» Given records:
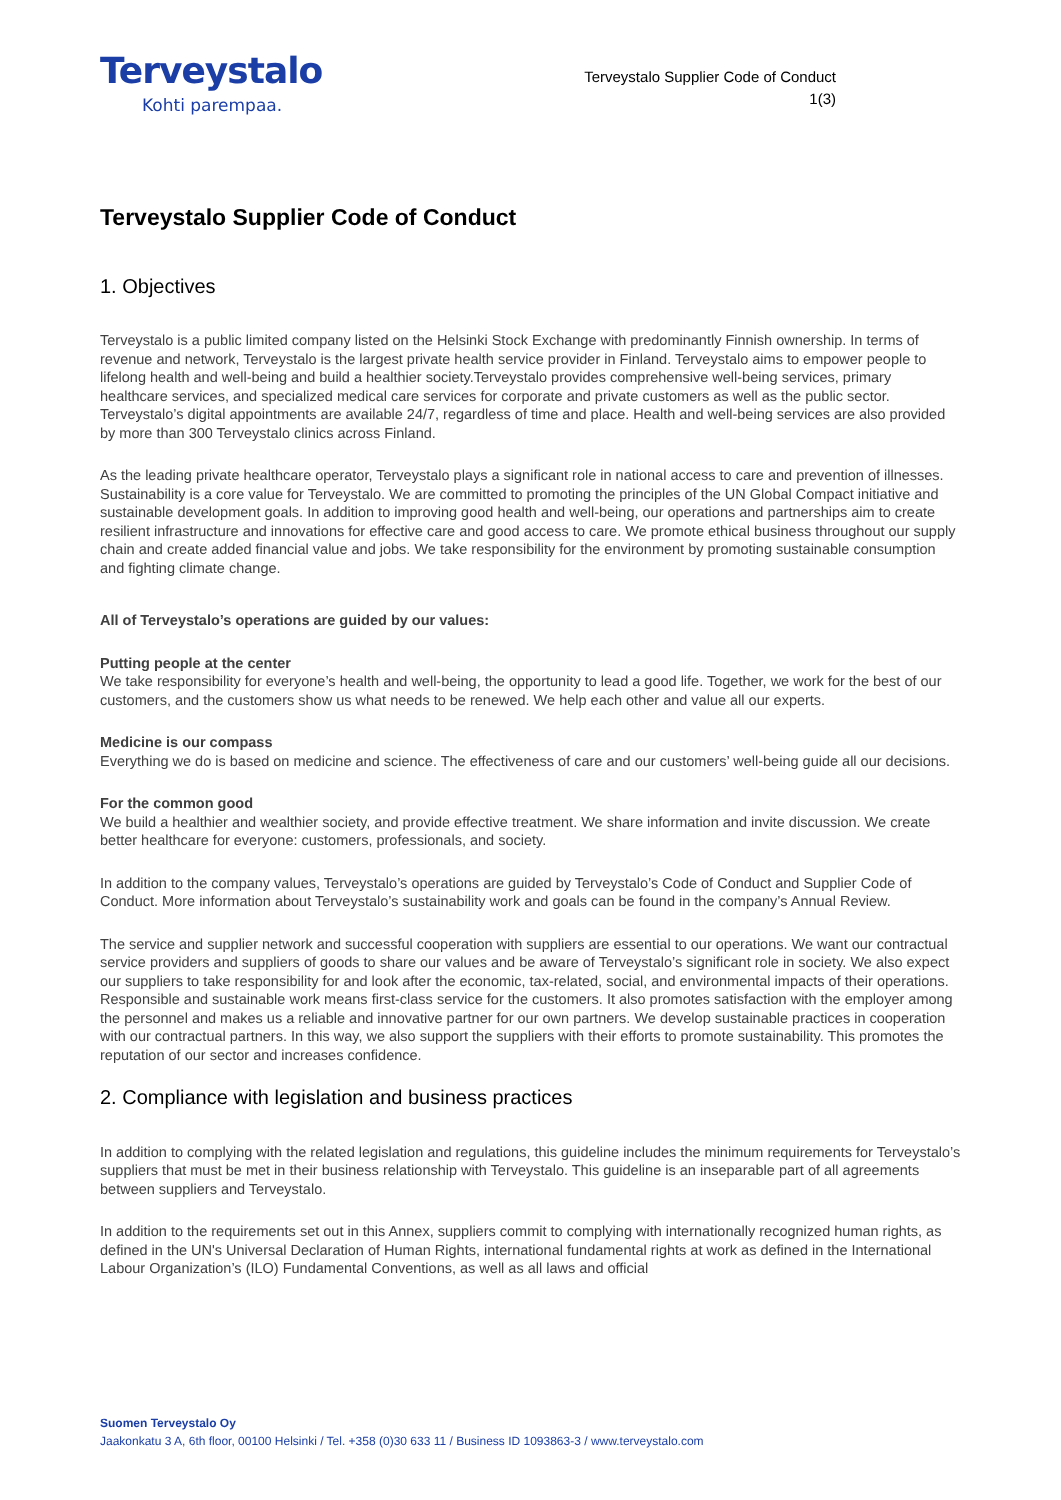Terveystalo
Kohti parempaa.
Terveystalo Supplier Code of Conduct
1(3)
Terveystalo Supplier Code of Conduct
1. Objectives
Terveystalo is a public limited company listed on the Helsinki Stock Exchange with predominantly Finnish ownership. In terms of revenue and network, Terveystalo is the largest private health service provider in Finland. Terveystalo aims to empower people to lifelong health and well-being and build a healthier society.Terveystalo provides comprehensive well-being services, primary healthcare services, and specialized medical care services for corporate and private customers as well as the public sector. Terveystalo’s digital appointments are available 24/7, regardless of time and place. Health and well-being services are also provided by more than 300 Terveystalo clinics across Finland.
As the leading private healthcare operator, Terveystalo plays a significant role in national access to care and prevention of illnesses. Sustainability is a core value for Terveystalo. We are committed to promoting the principles of the UN Global Compact initiative and sustainable development goals. In addition to improving good health and well-being, our operations and partnerships aim to create resilient infrastructure and innovations for effective care and good access to care. We promote ethical business throughout our supply chain and create added financial value and jobs. We take responsibility for the environment by promoting sustainable consumption and fighting climate change.
All of Terveystalo’s operations are guided by our values:
Putting people at the center
We take responsibility for everyone’s health and well-being, the opportunity to lead a good life. Together, we work for the best of our customers, and the customers show us what needs to be renewed. We help each other and value all our experts.
Medicine is our compass
Everything we do is based on medicine and science. The effectiveness of care and our customers’ well-being guide all our decisions.
For the common good
We build a healthier and wealthier society, and provide effective treatment. We share information and invite discussion. We create better healthcare for everyone: customers, professionals, and society.
In addition to the company values, Terveystalo’s operations are guided by Terveystalo’s Code of Conduct and Supplier Code of Conduct. More information about Terveystalo’s sustainability work and goals can be found in the company’s Annual Review.
The service and supplier network and successful cooperation with suppliers are essential to our operations. We want our contractual service providers and suppliers of goods to share our values and be aware of Terveystalo’s significant role in society. We also expect our suppliers to take responsibility for and look after the economic, tax-related, social, and environmental impacts of their operations. Responsible and sustainable work means first-class service for the customers. It also promotes satisfaction with the employer among the personnel and makes us a reliable and innovative partner for our own partners. We develop sustainable practices in cooperation with our contractual partners. In this way, we also support the suppliers with their efforts to promote sustainability. This promotes the reputation of our sector and increases confidence.
2. Compliance with legislation and business practices
In addition to complying with the related legislation and regulations, this guideline includes the minimum requirements for Terveystalo’s suppliers that must be met in their business relationship with Terveystalo. This guideline is an inseparable part of all agreements between suppliers and Terveystalo.
In addition to the requirements set out in this Annex, suppliers commit to complying with internationally recognized human rights, as defined in the UN's Universal Declaration of Human Rights, international fundamental rights at work as defined in the International Labour Organization’s (ILO) Fundamental Conventions, as well as all laws and official
Suomen Terveystalo Oy
Jaakonkatu 3 A, 6th floor, 00100 Helsinki / Tel. +358 (0)30 633 11 / Business ID 1093863-3 / www.terveystalo.com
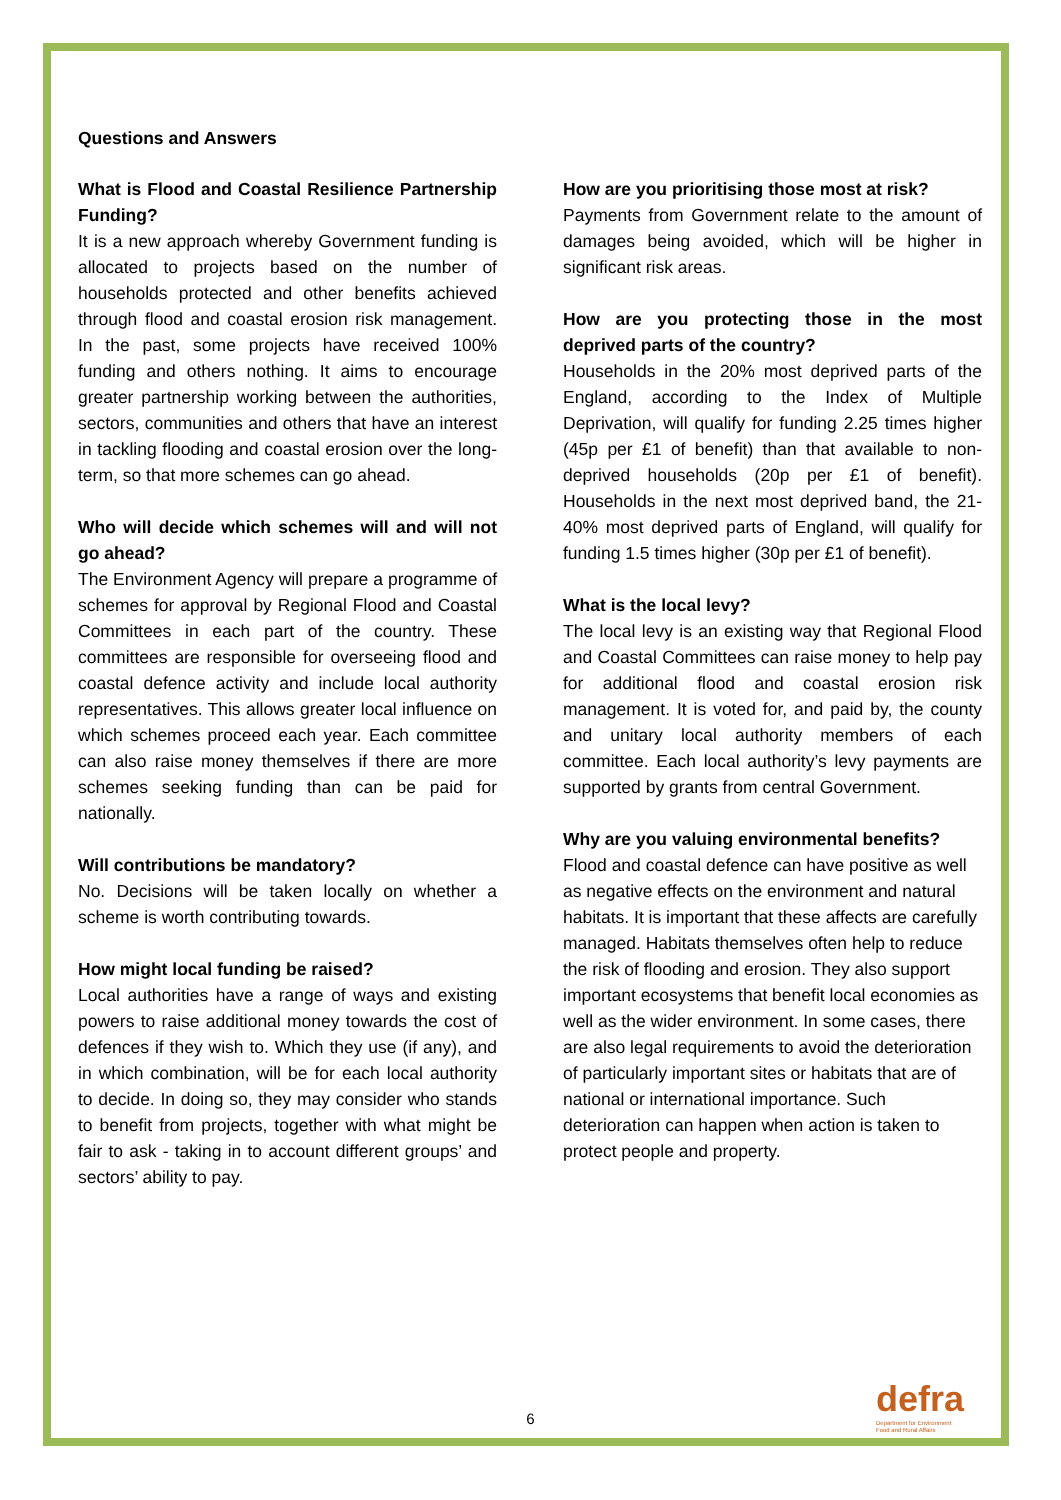Questions and Answers
What is Flood and Coastal Resilience Partnership Funding?
It is a new approach whereby Government funding is allocated to projects based on the number of households protected and other benefits achieved through flood and coastal erosion risk management. In the past, some projects have received 100% funding and others nothing. It aims to encourage greater partnership working between the authorities, sectors, communities and others that have an interest in tackling flooding and coastal erosion over the long-term, so that more schemes can go ahead.
Who will decide which schemes will and will not go ahead?
The Environment Agency will prepare a programme of schemes for approval by Regional Flood and Coastal Committees in each part of the country. These committees are responsible for overseeing flood and coastal defence activity and include local authority representatives. This allows greater local influence on which schemes proceed each year. Each committee can also raise money themselves if there are more schemes seeking funding than can be paid for nationally.
Will contributions be mandatory?
No. Decisions will be taken locally on whether a scheme is worth contributing towards.
How might local funding be raised?
Local authorities have a range of ways and existing powers to raise additional money towards the cost of defences if they wish to. Which they use (if any), and in which combination, will be for each local authority to decide. In doing so, they may consider who stands to benefit from projects, together with what might be fair to ask - taking in to account different groups’ and sectors’ ability to pay.
How are you prioritising those most at risk?
Payments from Government relate to the amount of damages being avoided, which will be higher in significant risk areas.
How are you protecting those in the most deprived parts of the country?
Households in the 20% most deprived parts of the England, according to the Index of Multiple Deprivation, will qualify for funding 2.25 times higher (45p per £1 of benefit) than that available to non-deprived households (20p per £1 of benefit). Households in the next most deprived band, the 21-40% most deprived parts of England, will qualify for funding 1.5 times higher (30p per £1 of benefit).
What is the local levy?
The local levy is an existing way that Regional Flood and Coastal Committees can raise money to help pay for additional flood and coastal erosion risk management. It is voted for, and paid by, the county and unitary local authority members of each committee. Each local authority’s levy payments are supported by grants from central Government.
Why are you valuing environmental benefits?
Flood and coastal defence can have positive as well as negative effects on the environment and natural habitats. It is important that these affects are carefully managed. Habitats themselves often help to reduce the risk of flooding and erosion. They also support important ecosystems that benefit local economies as well as the wider environment. In some cases, there are also legal requirements to avoid the deterioration of particularly important sites or habitats that are of national or international importance. Such deterioration can happen when action is taken to protect people and property.
6
defra
Department for Environment
Food and Rural Affairs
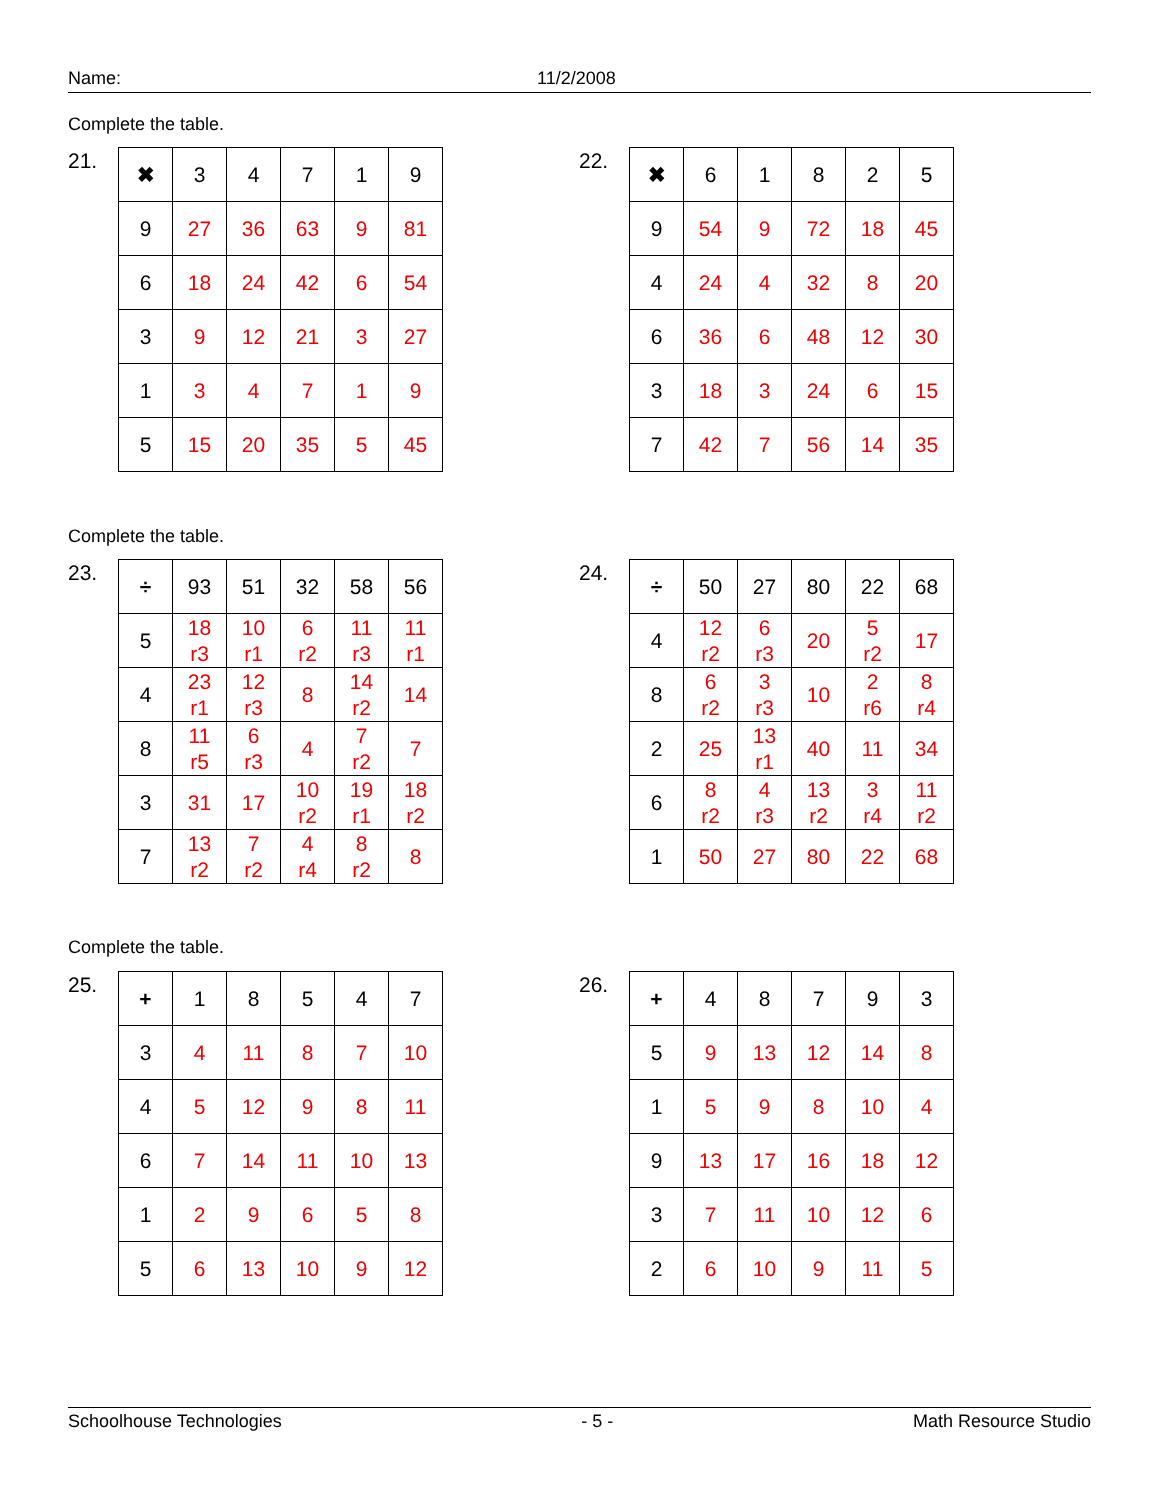Name: 11/2/2008
Complete the table.
21.
| ✖ | 3 | 4 | 7 | 1 | 9 |
| 9 | 27 | 36 | 63 | 9 | 81 |
| 6 | 18 | 24 | 42 | 6 | 54 |
| 3 | 9 | 12 | 21 | 3 | 27 |
| 1 | 3 | 4 | 7 | 1 | 9 |
| 5 | 15 | 20 | 35 | 5 | 45 |
22.
| ✖ | 6 | 1 | 8 | 2 | 5 |
| 9 | 54 | 9 | 72 | 18 | 45 |
| 4 | 24 | 4 | 32 | 8 | 20 |
| 6 | 36 | 6 | 48 | 12 | 30 |
| 3 | 18 | 3 | 24 | 6 | 15 |
| 7 | 42 | 7 | 56 | 14 | 35 |
Complete the table.
23.
| ÷ | 93 | 51 | 32 | 58 | 56 |
| 5 | 18 r3 | 10 r1 | 6 r2 | 11 r3 | 11 r1 |
| 4 | 23 r1 | 12 r3 | 8 | 14 r2 | 14 |
| 8 | 11 r5 | 6 r3 | 4 | 7 r2 | 7 |
| 3 | 31 | 17 | 10 r2 | 19 r1 | 18 r2 |
| 7 | 13 r2 | 7 r2 | 4 r4 | 8 r2 | 8 |
24.
| ÷ | 50 | 27 | 80 | 22 | 68 |
| 4 | 12 r2 | 6 r3 | 20 | 5 r2 | 17 |
| 8 | 6 r2 | 3 r3 | 10 | 2 r6 | 8 r4 |
| 2 | 25 | 13 r1 | 40 | 11 | 34 |
| 6 | 8 r2 | 4 r3 | 13 r2 | 3 r4 | 11 r2 |
| 1 | 50 | 27 | 80 | 22 | 68 |
Complete the table.
25.
| + | 1 | 8 | 5 | 4 | 7 |
| 3 | 4 | 11 | 8 | 7 | 10 |
| 4 | 5 | 12 | 9 | 8 | 11 |
| 6 | 7 | 14 | 11 | 10 | 13 |
| 1 | 2 | 9 | 6 | 5 | 8 |
| 5 | 6 | 13 | 10 | 9 | 12 |
26.
| + | 4 | 8 | 7 | 9 | 3 |
| 5 | 9 | 13 | 12 | 14 | 8 |
| 1 | 5 | 9 | 8 | 10 | 4 |
| 9 | 13 | 17 | 16 | 18 | 12 |
| 3 | 7 | 11 | 10 | 12 | 6 |
| 2 | 6 | 10 | 9 | 11 | 5 |
Schoolhouse Technologies - 5 - Math Resource Studio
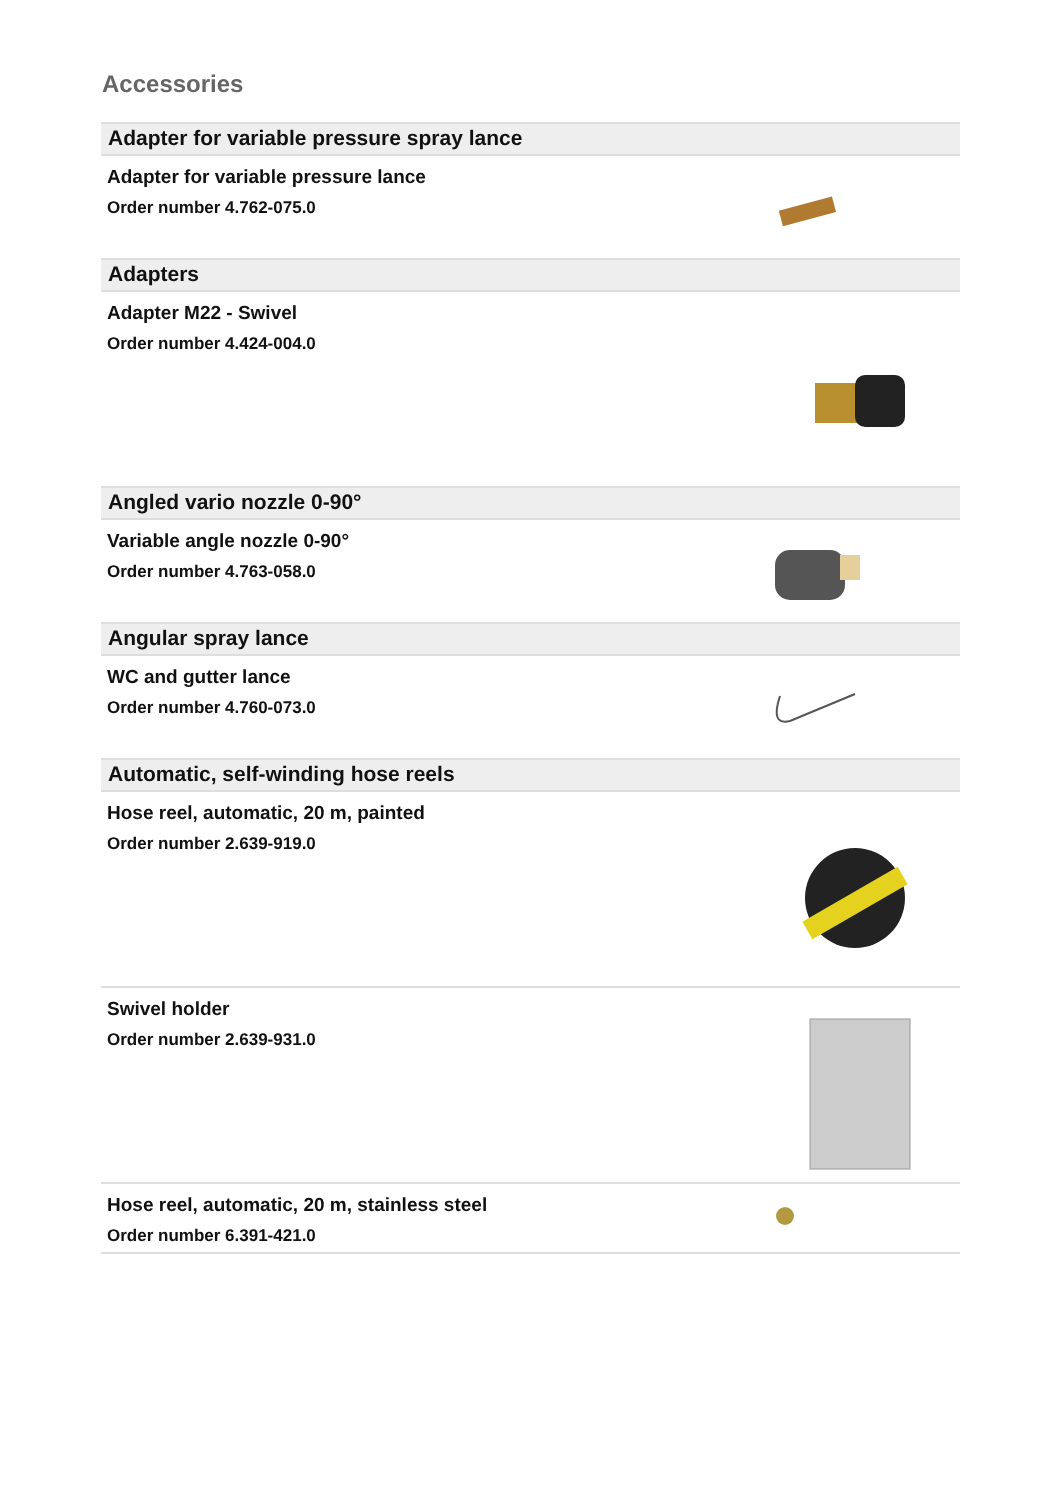Accessories
Adapter for variable pressure spray lance
Adapter for variable pressure lance
Order number 4.762-075.0
Adapters
Adapter M22 - Swivel
Order number 4.424-004.0
Angled vario nozzle 0-90°
Variable angle nozzle 0-90°
Order number 4.763-058.0
Angular spray lance
WC and gutter lance
Order number 4.760-073.0
Automatic, self-winding hose reels
Hose reel, automatic, 20 m, painted
Order number 2.639-919.0
Swivel holder
Order number 2.639-931.0
Hose reel, automatic, 20 m, stainless steel
Order number 6.391-421.0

» Your instructions:
All lines above from the one with "What is Flood" to the one with "Who will decide", inclusive, should be copied exactly, and no other lines.

» Written response:
What is Flood and Coastal Resilience Partnership Funding?
It is a new approach whereby Government funding is allocated to projects based on the number of households protected and other benefits achieved through flood and coastal erosion risk management. In the past, some projects have received 100% funding and others nothing. It aims to encourage greater partnership working between the authorities, sectors, communities and others that have an interest in tackling flooding and coastal erosion over the long-term, so that more schemes can go ahead.
Who will decide which schemes will and will not go ahead?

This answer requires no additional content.